**WHAT TO WORK ON**
- A) List every distinct username that posts in the forum thread on weaning koi fry from brine shrimp to flake food.
- B) Extend the forum thread on weaning koi fry from brine shrimp to flake food, picking up from its final line.

**SOURCE DOCUMENT**
-.-.-
# Any advice on how I wean my koi babies off brine to flake?



## laurahmm (Apr 1, 2010)

Hi there, 

Was wondering if anyone had any tricks or advice on how to wean my baby koi's off baby brine and onto flake food? Their mouths are definitely big enough and there fins have elongated and they look like baby angels. I crush the flake food up really small but they just spit it out. Any advice? Thanks!

Laura


----------



## BillD (Jun 5, 2006)

I try and keep them on BBS till they are around a dime to nickel size, around 5 weeks. They will get used to it eventually, but their growth will be curtailed if you switch them too soon, in my experience.


----------



## Chris S (Dec 19, 2007)

Try feeding them both at the same time, mixing the flake or prepared food with the live food. Eventually, just cut back on the live food and increase the percentage of prepared.


----------



## Amazongypsy (Oct 21, 2010)

I usually start giving ground up thin flake around 4 weeks, depending on the size/strain of the fry. I give the flake for the first feeding(very small amount)when they are the hungriest and wait 15min then feed BBS. Once a few start eating it the others seem to catch on. By 5 weeks usually they are on the flake, but still get a good feed of BBS everyday. Blacks and dark marbles are smaller and take about an extra week.The flake I use for the babies is a starter/finichy eater flake from 'ultimate sponges' that contains krill and daphnia I believe. Be persistent, they will get it


----------



## laurahmm (Apr 1, 2010)
-.-.-
**PROVIDED DATA**
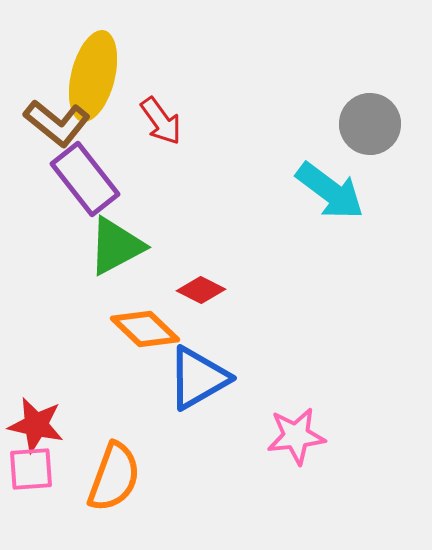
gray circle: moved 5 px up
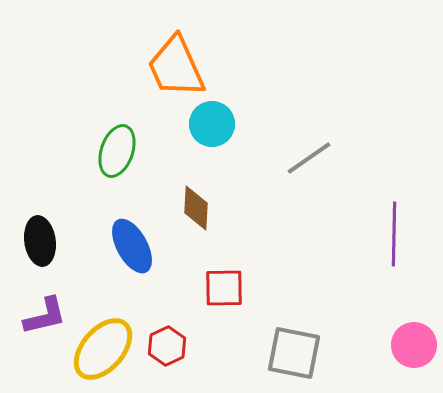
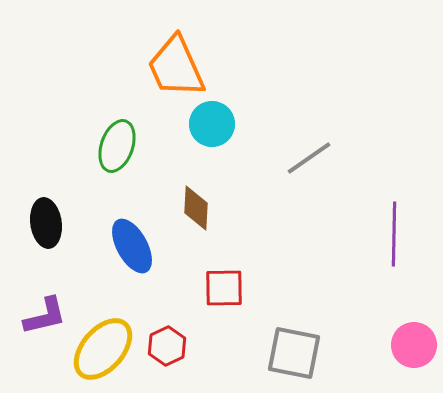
green ellipse: moved 5 px up
black ellipse: moved 6 px right, 18 px up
-.-.-
**RESULTS OF THE EXERCISE**
- A) laurahmm, BillD, Chris S, Amazongypsy

- B)
Hi Amazongypsy, 

Where do you get that food? For finicky eaters from Ultimate Sponges? I'm going to try to grab some and see if they will eat more of the crushed flake foods that I give them. I am feeding mostly baby brine but I dont want them to be conditioned to only eat live foods. Thanks for the advice everyone


----------



## Amazongypsy (Oct 21, 2010)

Here is a link to the site/page. http://business.accesscomm.ca/ultimatesponge/food/flake.html
Their sponge filters ROCK too!!

Sorry, it contains plankton, krill and spirulina-not daphnia I can send you a little to try if you like.
I use golden pearls sometimes 5-50 micron size for the tiny dark babies-they go from live BBS to GP then to flake.
Good luck, your koi are beautiful!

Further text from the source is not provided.